§ RECORDS FOR PROCESSING
────────────────────────────────────────
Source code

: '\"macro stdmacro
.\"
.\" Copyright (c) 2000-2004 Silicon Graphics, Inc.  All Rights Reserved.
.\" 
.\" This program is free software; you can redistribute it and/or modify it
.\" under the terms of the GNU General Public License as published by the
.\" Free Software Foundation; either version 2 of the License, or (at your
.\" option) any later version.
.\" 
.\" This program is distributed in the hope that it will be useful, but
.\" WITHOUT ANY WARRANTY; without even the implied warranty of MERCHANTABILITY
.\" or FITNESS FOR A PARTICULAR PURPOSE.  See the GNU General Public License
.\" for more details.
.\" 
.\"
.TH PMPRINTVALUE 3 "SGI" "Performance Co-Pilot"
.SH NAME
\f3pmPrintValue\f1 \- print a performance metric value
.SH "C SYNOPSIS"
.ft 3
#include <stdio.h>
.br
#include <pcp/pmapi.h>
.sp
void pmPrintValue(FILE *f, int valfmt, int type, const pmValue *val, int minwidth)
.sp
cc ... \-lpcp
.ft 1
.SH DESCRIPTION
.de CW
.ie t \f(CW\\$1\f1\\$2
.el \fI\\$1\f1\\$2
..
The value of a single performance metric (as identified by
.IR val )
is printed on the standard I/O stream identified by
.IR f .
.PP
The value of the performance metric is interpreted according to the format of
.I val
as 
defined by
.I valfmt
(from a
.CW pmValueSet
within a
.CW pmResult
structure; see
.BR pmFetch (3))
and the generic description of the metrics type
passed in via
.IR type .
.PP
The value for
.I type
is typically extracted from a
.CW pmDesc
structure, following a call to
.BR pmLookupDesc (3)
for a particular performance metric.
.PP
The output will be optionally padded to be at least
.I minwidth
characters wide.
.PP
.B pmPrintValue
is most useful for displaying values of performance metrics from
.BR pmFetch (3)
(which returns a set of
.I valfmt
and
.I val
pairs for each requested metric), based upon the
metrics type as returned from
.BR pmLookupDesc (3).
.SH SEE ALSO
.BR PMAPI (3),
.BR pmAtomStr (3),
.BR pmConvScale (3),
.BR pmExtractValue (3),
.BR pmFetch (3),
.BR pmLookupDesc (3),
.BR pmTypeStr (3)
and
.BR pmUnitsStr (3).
────────────────────────────────────────
§ WORK REQUEST
The answer must consist of each line in the entries above that includes "from".

§ SOLUTION TO THE EXERCISE
(from a
is typically extracted from a
is most useful for displaying values of performance metrics from
metrics type as returned from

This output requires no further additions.